Guest Blog: Long Lane Theatre Company premiere a heartfelt, interesting new play at the Fringe

Eve Pearson-Wright discusses how she came to write a piece about Margaret Hughes and Anne Marshall; the first women of the stage.

Performer and writer for Long Lane Theatre Company; Eve Pearson-Wright blogs for Broadway World about bringing The Actress to the Fringe, the parallels between women's stories now and in the past and how she honours real women's lives in her theatrical work.

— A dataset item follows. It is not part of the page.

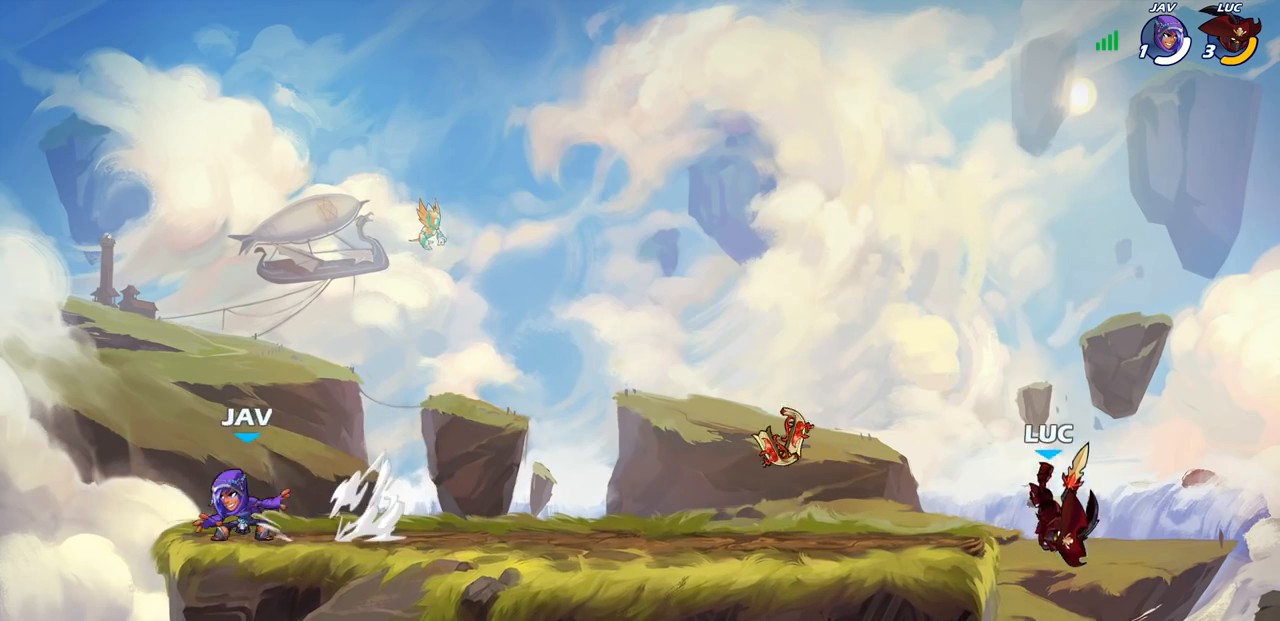
{"buttons": ["CIRCLE"], "left_stick": "down-left", "right_stick": "center", "events": []}
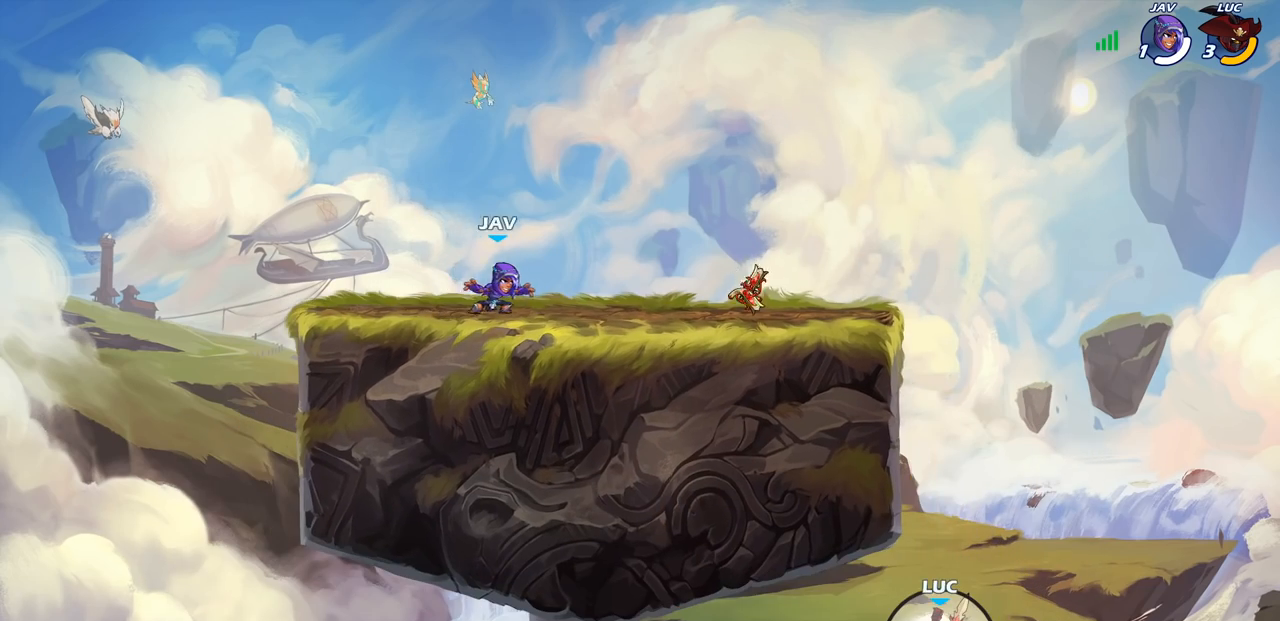
{"buttons": [], "left_stick": "down-left", "right_stick": "center", "events": [[383, "CIRCLE", "up"]]}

My husband and I wrote a play together called The Giant Killers and we performed it at the Edinburgh Fringe in 2017. It was a true story, and we were lucky enough that it was really well received. I adore history and always have. I can't sleep without a historical documentary playing in my ears so when it came to finding our next story to tell I knew I wanted it to be another true story.

Unsurprisingly for an actress my passion is theatre and so I started scratching my head as to what story I could find from that world that was historically significant. We all know that women weren't on the stage in Shakespeare's time and so it was such an obvious question to ask - who was the first woman? What happened to them? Why do we not know?

A quick jump on Google and I was piecing together the story of Margaret Hughes - commonly thought to be Britain's first professional actress. She'd had huge fame and success as an actor in the early period of The Restoration. She'd been a glamorous figure who had a long relationship with The Kings cousin, she was effectively an earlier version of Nell Gwynn.

But then something interesting happened, I started reading a number of accounts from historians that disputed Margaret's claim of being the first woman on the stage. The more I picked the more it seemed likely that the first woman was actually a lady called Anne Marshall, someone that very little is known of. And that fascinated me. How is this woman who did something extraordinary not known about? Who was she and why did she vanish?

The next few months were spent delving into anything I could find on these women or this time.

And then Covid hit. It felt so strange piecing together a play that was set just after the theatres had been closed for twenty years, just as they were shutting their doors in real life and then researching women that had lived through the plague while we were sat watching this new disease unleash itself.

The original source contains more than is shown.